Assessing the Effect of Unconventional Gas Exploitation on Cumulative Future Water Demands and Developing Potential Water Stress; A Scottish Perspective

One of the most discussed aspects of unconventional gas extraction process is the effect of hydraulic fracturing or “fracking” on local water resources. Recent research focuses only on water contamination (water quality) and has not considered water stress (water quantity), even when it is noted “the growth of unconventional gas extraction brings with it a heavy demand for water and that`s straining local water supplies, often in already drought-prone areas.”

Fracking is a water intensive industry; fracking fluid is 98% a sand-water mix and water consumptions of 3 million gallons per shale gas well, or around 44 billion gallons of water a year based on 2012 data are typical in the USA. Such a consumption is comparable to only one-week’s water demand for a golf course however such water needs “… still challenge supplies and infrastructure”. Indeed UK comparison indicates that a similar fracking water demand for Scotland could be as much as nearly three times the annual water requirement for the whisky industry (assessed as 16 billion gallons total water). Thus, the forecast programme of fracking is likely to place extra demands on existing Scottish water resources.

Recent water crises in South Africa and Australia highlight the effect water potential scarcity can have to disrupt water supply used for domestic, industrial, and agricultural purposes and lead to water stress. With a forecast change in UK climate (UKCIP 19) affecting future water resources, such extra industrial demands could develop water stress. UK shale resource areas all lie within, or close to, regions that are either prone to drought now, or are drought forecast in 50-70 year projections. If a similar US water demand model were employed in the UK, the growth of UK fracking could place additional stress on existing water resources and, potentially, increase local water stress.

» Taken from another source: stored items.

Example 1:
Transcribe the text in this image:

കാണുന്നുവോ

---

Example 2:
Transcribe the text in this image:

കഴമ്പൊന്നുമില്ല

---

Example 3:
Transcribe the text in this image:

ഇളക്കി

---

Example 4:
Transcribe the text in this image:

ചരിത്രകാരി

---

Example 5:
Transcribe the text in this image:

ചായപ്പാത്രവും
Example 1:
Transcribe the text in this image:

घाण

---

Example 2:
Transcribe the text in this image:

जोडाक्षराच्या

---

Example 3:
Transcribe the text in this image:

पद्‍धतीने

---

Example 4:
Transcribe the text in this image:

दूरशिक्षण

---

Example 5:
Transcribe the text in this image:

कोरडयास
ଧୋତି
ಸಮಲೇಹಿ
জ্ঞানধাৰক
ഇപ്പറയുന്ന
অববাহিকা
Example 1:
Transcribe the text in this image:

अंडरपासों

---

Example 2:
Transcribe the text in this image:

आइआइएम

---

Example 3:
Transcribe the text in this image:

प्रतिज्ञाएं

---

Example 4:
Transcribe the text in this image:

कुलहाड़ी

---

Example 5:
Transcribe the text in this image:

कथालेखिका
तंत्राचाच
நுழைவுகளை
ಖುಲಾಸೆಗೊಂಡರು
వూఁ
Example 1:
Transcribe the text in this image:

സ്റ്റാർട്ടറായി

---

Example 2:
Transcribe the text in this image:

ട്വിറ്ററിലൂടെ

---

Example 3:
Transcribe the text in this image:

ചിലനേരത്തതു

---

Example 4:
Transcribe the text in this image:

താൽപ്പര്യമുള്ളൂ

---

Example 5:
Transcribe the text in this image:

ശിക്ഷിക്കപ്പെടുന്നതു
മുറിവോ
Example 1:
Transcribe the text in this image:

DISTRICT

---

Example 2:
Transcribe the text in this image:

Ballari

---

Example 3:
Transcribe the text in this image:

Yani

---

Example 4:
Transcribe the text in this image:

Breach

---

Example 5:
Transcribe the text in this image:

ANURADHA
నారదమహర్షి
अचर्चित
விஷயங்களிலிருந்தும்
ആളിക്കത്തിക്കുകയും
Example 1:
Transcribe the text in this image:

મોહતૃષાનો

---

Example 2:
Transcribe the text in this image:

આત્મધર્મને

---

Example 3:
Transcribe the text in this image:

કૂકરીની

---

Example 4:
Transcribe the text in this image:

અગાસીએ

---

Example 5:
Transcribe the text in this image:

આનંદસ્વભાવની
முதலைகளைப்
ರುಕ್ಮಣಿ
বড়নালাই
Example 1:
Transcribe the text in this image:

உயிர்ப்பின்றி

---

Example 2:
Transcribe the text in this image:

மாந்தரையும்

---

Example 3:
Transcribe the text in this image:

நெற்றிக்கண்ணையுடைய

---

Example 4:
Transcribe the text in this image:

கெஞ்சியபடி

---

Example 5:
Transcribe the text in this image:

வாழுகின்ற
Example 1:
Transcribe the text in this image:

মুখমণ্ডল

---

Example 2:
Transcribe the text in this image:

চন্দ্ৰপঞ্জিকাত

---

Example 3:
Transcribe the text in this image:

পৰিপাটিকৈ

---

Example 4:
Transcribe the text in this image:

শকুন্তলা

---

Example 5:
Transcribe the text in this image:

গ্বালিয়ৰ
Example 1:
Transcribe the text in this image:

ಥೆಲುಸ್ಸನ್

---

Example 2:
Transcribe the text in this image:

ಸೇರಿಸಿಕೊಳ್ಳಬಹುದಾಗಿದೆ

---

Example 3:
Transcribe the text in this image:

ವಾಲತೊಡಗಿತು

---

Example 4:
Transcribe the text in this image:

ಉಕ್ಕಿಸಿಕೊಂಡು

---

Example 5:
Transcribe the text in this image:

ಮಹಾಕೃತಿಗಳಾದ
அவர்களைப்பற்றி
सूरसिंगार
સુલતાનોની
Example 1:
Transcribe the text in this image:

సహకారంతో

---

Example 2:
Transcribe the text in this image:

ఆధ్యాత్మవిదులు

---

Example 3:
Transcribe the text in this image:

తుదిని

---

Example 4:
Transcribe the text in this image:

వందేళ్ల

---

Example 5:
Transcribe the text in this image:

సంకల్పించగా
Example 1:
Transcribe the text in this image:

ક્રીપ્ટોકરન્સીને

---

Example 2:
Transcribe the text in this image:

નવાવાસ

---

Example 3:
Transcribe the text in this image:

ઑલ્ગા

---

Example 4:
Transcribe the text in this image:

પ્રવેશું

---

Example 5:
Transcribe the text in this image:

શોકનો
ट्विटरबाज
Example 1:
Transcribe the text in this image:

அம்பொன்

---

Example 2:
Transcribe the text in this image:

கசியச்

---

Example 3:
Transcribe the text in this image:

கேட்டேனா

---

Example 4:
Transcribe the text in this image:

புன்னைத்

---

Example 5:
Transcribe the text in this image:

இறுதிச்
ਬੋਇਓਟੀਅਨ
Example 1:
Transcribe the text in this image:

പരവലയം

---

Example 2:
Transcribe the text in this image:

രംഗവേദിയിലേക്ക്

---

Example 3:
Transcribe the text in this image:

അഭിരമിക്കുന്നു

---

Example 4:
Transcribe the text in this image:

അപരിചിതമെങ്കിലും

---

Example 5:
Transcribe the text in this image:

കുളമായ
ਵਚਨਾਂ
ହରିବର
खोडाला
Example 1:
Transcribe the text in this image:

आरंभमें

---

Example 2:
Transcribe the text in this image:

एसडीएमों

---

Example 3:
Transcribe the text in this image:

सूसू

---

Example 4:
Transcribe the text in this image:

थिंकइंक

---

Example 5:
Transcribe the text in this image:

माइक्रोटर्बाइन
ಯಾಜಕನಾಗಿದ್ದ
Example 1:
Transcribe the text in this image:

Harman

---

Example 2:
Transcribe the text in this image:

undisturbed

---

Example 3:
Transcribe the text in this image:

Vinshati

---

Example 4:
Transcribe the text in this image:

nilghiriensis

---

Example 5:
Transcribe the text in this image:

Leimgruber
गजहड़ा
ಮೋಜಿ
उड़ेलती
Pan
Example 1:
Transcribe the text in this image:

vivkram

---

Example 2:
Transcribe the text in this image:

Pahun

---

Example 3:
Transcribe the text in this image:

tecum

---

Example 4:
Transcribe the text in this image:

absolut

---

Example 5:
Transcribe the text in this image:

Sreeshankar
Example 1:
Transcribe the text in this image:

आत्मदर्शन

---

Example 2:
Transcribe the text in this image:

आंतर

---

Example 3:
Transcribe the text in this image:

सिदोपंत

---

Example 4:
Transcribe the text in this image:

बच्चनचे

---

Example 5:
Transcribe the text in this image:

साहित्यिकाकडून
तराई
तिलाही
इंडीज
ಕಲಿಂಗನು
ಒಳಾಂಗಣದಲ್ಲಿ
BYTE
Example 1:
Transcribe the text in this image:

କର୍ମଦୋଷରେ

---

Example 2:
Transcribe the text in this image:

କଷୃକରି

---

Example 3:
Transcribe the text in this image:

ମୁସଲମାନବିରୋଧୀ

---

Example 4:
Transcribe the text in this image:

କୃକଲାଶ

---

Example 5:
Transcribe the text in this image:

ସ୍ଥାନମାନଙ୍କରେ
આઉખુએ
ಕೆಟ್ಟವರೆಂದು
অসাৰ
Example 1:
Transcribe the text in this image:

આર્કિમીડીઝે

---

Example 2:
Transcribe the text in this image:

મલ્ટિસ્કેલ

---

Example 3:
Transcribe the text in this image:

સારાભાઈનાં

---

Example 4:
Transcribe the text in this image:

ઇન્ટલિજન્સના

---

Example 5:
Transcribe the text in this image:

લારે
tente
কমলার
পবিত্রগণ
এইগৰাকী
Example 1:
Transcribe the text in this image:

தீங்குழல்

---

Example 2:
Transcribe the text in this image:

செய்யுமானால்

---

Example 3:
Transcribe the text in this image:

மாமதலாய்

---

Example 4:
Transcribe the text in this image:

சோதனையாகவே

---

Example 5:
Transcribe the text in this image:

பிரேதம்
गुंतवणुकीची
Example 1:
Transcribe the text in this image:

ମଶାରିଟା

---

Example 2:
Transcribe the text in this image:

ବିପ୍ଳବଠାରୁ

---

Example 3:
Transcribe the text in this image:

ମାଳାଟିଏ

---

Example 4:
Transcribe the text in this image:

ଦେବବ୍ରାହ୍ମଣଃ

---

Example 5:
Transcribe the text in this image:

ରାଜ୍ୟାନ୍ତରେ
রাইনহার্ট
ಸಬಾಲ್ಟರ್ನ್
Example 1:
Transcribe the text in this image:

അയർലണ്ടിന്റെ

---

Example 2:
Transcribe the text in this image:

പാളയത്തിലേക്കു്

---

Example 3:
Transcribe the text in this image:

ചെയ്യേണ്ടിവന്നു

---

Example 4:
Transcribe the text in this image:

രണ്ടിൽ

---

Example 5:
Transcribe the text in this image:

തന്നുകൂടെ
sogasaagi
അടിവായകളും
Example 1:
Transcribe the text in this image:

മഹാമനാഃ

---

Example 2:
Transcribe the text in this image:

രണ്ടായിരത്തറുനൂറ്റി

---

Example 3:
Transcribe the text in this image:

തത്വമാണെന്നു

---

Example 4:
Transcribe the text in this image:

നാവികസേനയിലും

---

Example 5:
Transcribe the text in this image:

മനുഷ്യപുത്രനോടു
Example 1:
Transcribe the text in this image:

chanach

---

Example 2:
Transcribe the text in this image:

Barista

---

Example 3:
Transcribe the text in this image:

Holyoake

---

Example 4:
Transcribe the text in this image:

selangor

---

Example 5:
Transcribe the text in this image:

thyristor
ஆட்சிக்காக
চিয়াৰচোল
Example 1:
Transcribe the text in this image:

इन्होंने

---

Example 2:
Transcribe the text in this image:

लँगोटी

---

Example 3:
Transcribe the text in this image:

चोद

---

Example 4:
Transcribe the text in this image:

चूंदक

This study evaluates these issues by creating a framework to analyse and map potential future water stress across Scotland. Relevant data on water demand and hydrological supply is combined with estimates of gas extraction process requirements to assess water stress consequences in line with the future Climate Change prediction scenarios (UKCIP09). The initial framework results for the Scottish water resource zones show water stress for each would increase significantly from 2018-2080 because of both the growing population and hydraulic fracturing demands. The study methodology and lessons learned can be readily developed for other regions water demand contexts.